**Passage for review:**
▽

Gotta have Raith

What is the easiest route into management? Ask Claude Anelka, who has just bought Scottish First Division side Raith Rovers. Neil White looks at what to expect from the club's new manager/owner/benefactor

A dangerous precedent has been set at Raith Rovers. Where once wealthy investors were content with puppeteering from the boardroom, the Scottish First Division club have let their latest benefactor into the dugout. And this is no ordinary benefactor. This is Claude Anelka, the brother of Nicolas and the man much vilified for his role in brokering the £22 million deal that took his sibling from Arsenal to Real Madrid in 1999. Since then, Claude has flitted between homes in London and Miami, before deciding that true happiness lies in the sleepy Fife town of Kirkcaldy.

Like so many clubs in Scotland, Raith are in dire financial straits. They have sold their stadium, Stark’s Park, and now lease it from a property company. They have hammered out a repayment scheme with existing creditors to keep the wolves from the door, aided by their retention of First Division status for next season.

This, then, is the contradiction at the heart of Anelka’s arrival. He stumped up £320,000 on the condition that he would take charge of football matters for the next two years. The incumbent manager, Antonio Calderón, who had won the Second Division title in his first season in charge and avoided relegation on a shoestring budget in his second, headed back to his native Spain.

Raith need the money, but can they afford to take the risk? Anelka, 32, is a qualified but untested coach and had a promising playing career in the French lower leagues before injury consigned him to a supporting role in the prodigious rise of his younger brother. He has worked with young players in Paris and his first move after taking control at Raith was to sign seven of his former pupils. His next was to tell six out-of-contract players they would not be needed next season. Before the new arrivals set foot in Scotland, the club had one senior player under contract.

△

Transcribed page contents:

▽

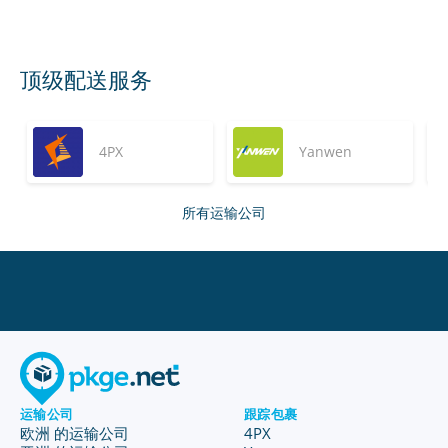
顶级配送服务
4PX
Yanwen
所有运输公司
运输公司
跟踪包裹
欧洲 的运输公司
4PX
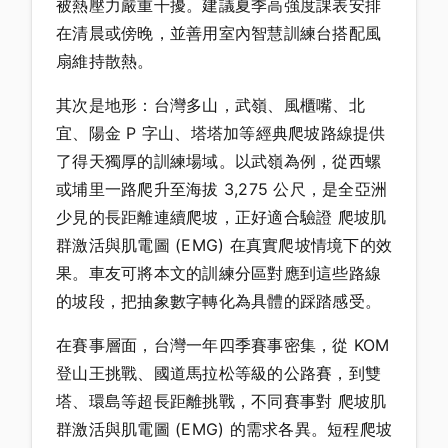
被熱壓力嚴重干擾。建議夏季高強度課表安排
在清晨或傍晚，並善用室內智慧訓練台搭配風
扇維持散熱。
其次是地形：台灣多山，武嶺、風櫃嘴、北
宜、陽金 P 字山、塔塔加等經典爬坡路線提供
了得天獨厚的訓練場域。以武嶺為例，從西螺
或埔里一路爬升至海拔 3,275 公尺，是全亞洲
少見的長距離連續爬坡，正好適合驗證 爬坡肌
群激活與肌電圖 (EMG) 在真實爬坡情境下的效
果。車友可將本文的訓練分區對應到這些路線
的坡段，把抽象數字轉化為具體的踩踏感受。
在賽事層面，台灣一年四季賽事密集，從 KOM
登山王挑戰、國道馬拉松等級的公路賽，到雙
塔、環島等超長距離挑戰，不同賽事對 爬坡肌
群激活與肌電圖 (EMG) 的需求各異。短程爬坡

△

**Task A:** According to the article on Claude Anelka's takeover of Raith Rovers, what condition did Anelka attach to the £320,000 he put into the club?
**Task B:** Pick up the article on Claude Anelka's takeover of Raith Rovers after its final sentence and carry it forward.

**Answer box A:** He would take charge of football matters for the next two years.

**Answer box B:**
“Why Raith? The answer is simple. I have found a good club with good people who believe in me. This is the right place to start my career.”

No sooner had Anelka made that statement than his new club were embroiled in a betting scandal. The Scottish Football League is still investigating the £250,000 in bets placed across the country on Raith’s final match, all cor­rectly pre­dicting a win for relegated Ayr.

On arrival, Anelka also talked of “chasing a dream” and fell into the trap that snared Tony Mowbray, the new manager of Hibs, as well, of claiming that he will narrow the gap on the Old Firm. However, in chasing his dream, Anelka has circumvented the route to the dugout. When he talks about finding the right place to start, does he really mean that he has found a club so desperate for investment that they will let a rookie coach buy his way into the game at a level that hitherto necessitated a lengthy playing career or time served successfully as a manager in the lower leagues?

Meanwhile, the supporters are bewildered, staggering into the new season unsure of what to expect. Jim Foy, chairman of the Raith Rovers supporters’ groups, was stunned by developments at Stark’s Park, but is trying, desperately, to retain optimism ahead of a new season.

“[Anelka] has bought the job and they are prepared to take the risk,” he said. “I have been told that, if it all goes pear-shaped, they want to write him a cheque and send him on his way. But this money isn’t going to be sitting in the bank; it will be spent, so where is this cheque going to come from? However, he deserves to be a given a chance. When we appointed Jimmy Nicholl nobody thought he was a manager and we ended up getting promotion for the first time, winning the League Cup and getting into Europe.”

These are similar to the ambitions held by the new man, but it may take more than £320,000 to realise them. Next season, Raith sup­port­ers find out if Claude Anelka has more than deep pockets, big dreams and a brass neck.